Chalabi, expulsé de France, prisonnier en Algérie

Chalabi, expulsé de France, prisonnier en Algérie

Paris assurait que l’islamiste ne craignait rien dans son pays.

Par Michel Henry, Libération, 20 novembre 2001

Chalabi était, selon ses deux avocats, concerné par une condamnation à mort prononcée par contumace en Algérie. Mais Paris a toujours démenti cette allégation. Marseille de notre correspondant

Qui a menti? Paris ou Alger? Un des deux au moins, assurément. En expulsant depuis Marseille l’islamiste Mohamed Chalabi vers l’Algérie, sachant les risques qu’il y courait, le gouvernement français avait indiqué: «Les autorités algériennes nous ont fait savoir que [Chalabi] ne fait l’objet d’aucune condamnation pénale en Algérie.» Or Chalabi, arrêté dès son arrivée à Alger le 9 novembre et depuis maintenu au secret, est en prison depuis dimanche pour «appartenance à un groupe terroriste». C’est le parquet général d’Alger qui l’a indiqué hier à l’Agence France-Presse.

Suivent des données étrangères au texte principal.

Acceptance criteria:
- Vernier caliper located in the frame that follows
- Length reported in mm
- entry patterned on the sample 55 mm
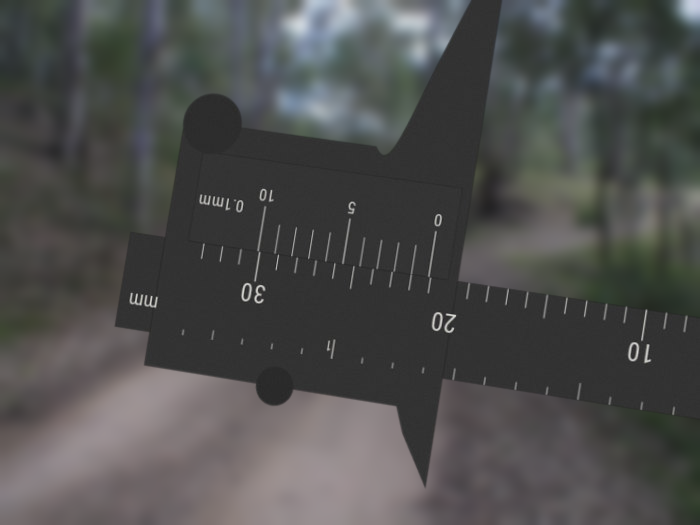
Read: 21.1 mm
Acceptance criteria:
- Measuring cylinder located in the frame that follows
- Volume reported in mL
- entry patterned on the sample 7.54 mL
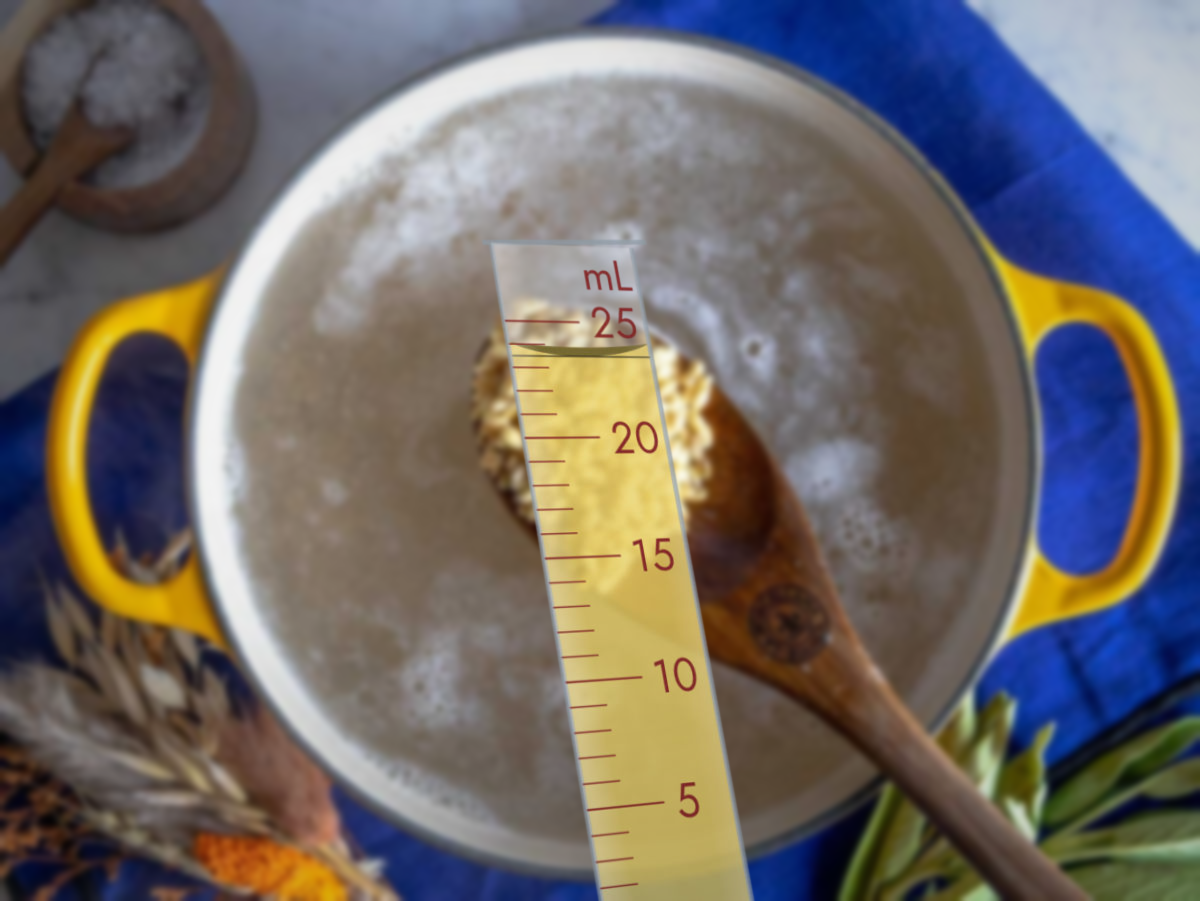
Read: 23.5 mL
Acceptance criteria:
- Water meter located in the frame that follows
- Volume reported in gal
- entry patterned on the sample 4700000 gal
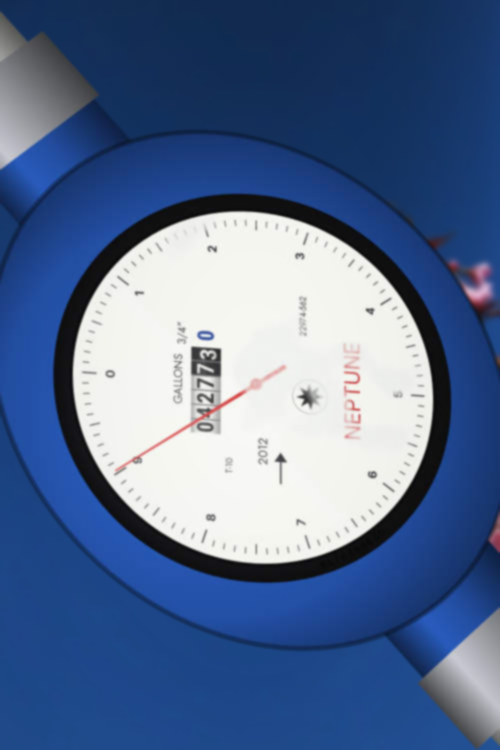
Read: 427729.0 gal
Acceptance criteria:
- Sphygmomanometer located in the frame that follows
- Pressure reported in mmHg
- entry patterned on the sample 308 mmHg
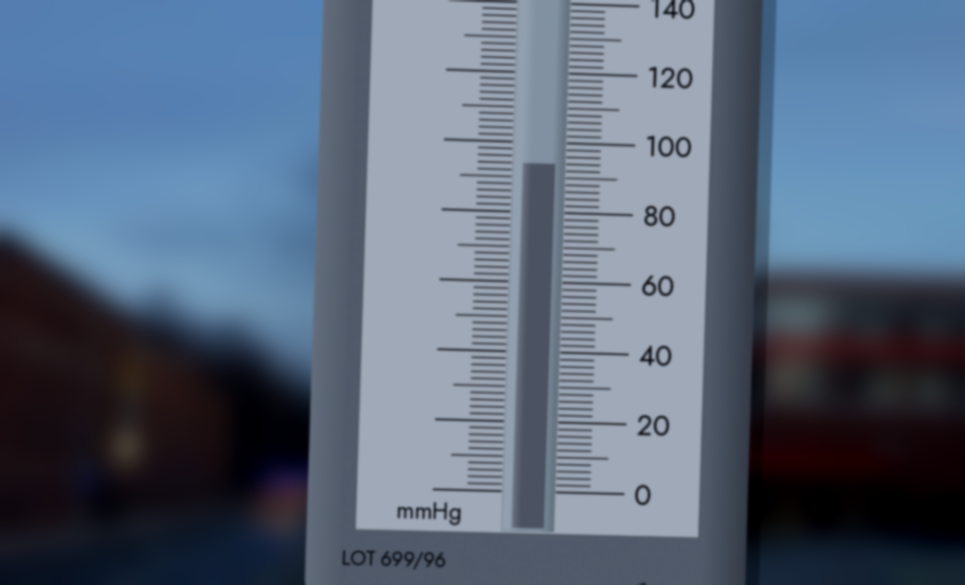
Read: 94 mmHg
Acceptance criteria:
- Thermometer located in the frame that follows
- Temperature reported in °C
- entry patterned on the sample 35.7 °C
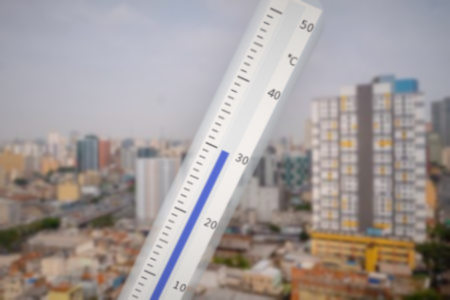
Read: 30 °C
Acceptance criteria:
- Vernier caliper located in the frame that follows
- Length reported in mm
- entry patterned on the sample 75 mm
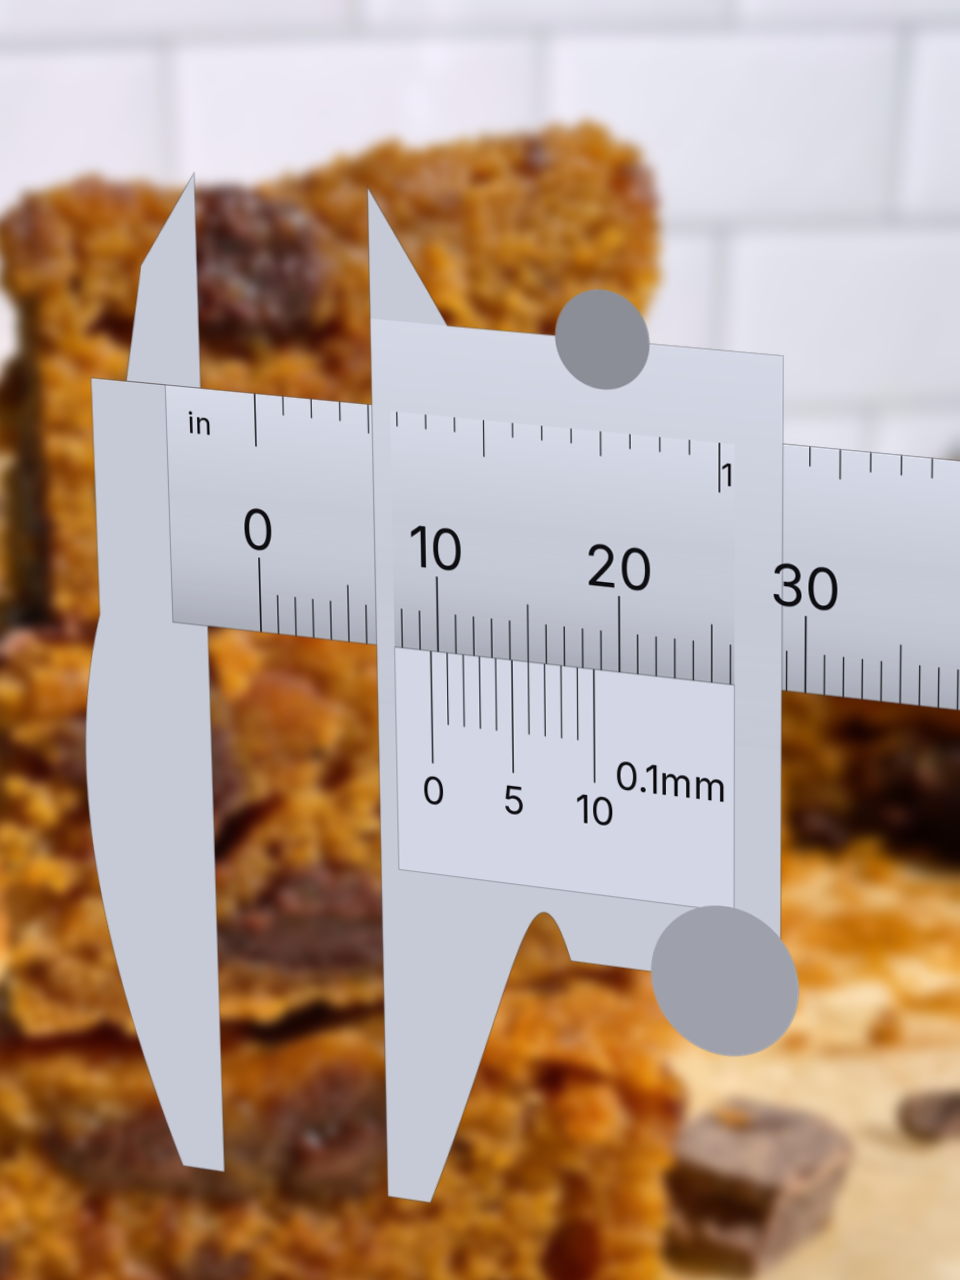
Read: 9.6 mm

Soutien aux GIA. Condamné en France en 1995 à huit ans de prison en raison notamment de son appartenance à un réseau de soutien aux GIA (Groupes islamiques armés), Chalabi a été inculpé à Alger de «création et appartenance à un groupe terroriste armé en vue de commettre des crimes de dévastation et de destruction». Selon le parquet général d’Alger, Chalabi a auparavant «été placé en garde à vue jusqu’au 18 novembre, conformément aux délais fixés par la loi dans le cadre des dispositions relatives aux affaires de terrorisme et de subversion». Le parquet affirme que Chalabi fait l’objet d’une «condamnation criminelle par contumace pour crimes de terrorisme et subversion» et qu’il était recherché en vertu d’un «mandat d’arrêt international».

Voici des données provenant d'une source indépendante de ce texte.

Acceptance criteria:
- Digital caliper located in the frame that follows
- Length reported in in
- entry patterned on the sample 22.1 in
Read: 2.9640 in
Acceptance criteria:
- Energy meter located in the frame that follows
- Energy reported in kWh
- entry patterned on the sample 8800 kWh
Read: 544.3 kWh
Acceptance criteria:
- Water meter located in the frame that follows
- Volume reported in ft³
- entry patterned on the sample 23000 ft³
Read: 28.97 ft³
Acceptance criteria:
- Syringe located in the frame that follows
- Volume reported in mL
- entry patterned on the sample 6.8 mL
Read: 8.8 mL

Comment la France a-t-elle pu ignorer pareilles informations, si elles sont exactes? Condamné en France en 1999 pour «association de malfaiteurs en relation avec une entreprise terroriste» (son réseau de soutien aux GIA opérait depuis une école coranique à Choisy-le-Roi où la police a saisi, en 1995, des armes et des munitions destinées aux islamistes algériens), Mohamed Chalabi, 46 ans, était également, selon ses deux avocats, Isabelle Coutant-Peyre en France et Mahmoud Khelili à Alger, concerné par une condamnation à mort prononcée par contumace en Algérie à l’initiative de la justice militaire. Mais Paris a toujours démenti cette allégation. «Comme la condamnation algérienne ne mentionne pas expressément son nom, on me répondait que ça ne le concernait pas», indique Me Coutant-Peyre. Les faits semblent aujourd’hui lui donner raison: «Il est en maison d’arrêt dans le cadre d’une opposition à ce jugement», affirme-t-elle.

Pour Me Isabelle Coutant-Peyre, «le gouvernement français a menti, ou on lui a menti, mais dans tous les cas il est responsable». Responsable, d’abord, d’avoir expulsé Chalabi «irrégulièrement», alors qu’il avait déposé une requête en relèvement de l’interdiction définitive du territoire: normalement, étant né en France et père d’enfants français, Chalabi est inexpulsable, «comme le stipule une circulaire du ministère de la Justice», affirme Me Coutant-Peyre.

Autre pays. Pour l’avocate, la France est aujourd’hui responsable de ce qui se passe en Algérie, d’autant que son client aurait pu être expulsé dans un autre pays: «Nous avions alerté tout le monde sur le risque qu’il courait en Algérie, et maintenant ce risque est réalisé. Donc le gouvernement français doit réclamer son rapatriement en France.».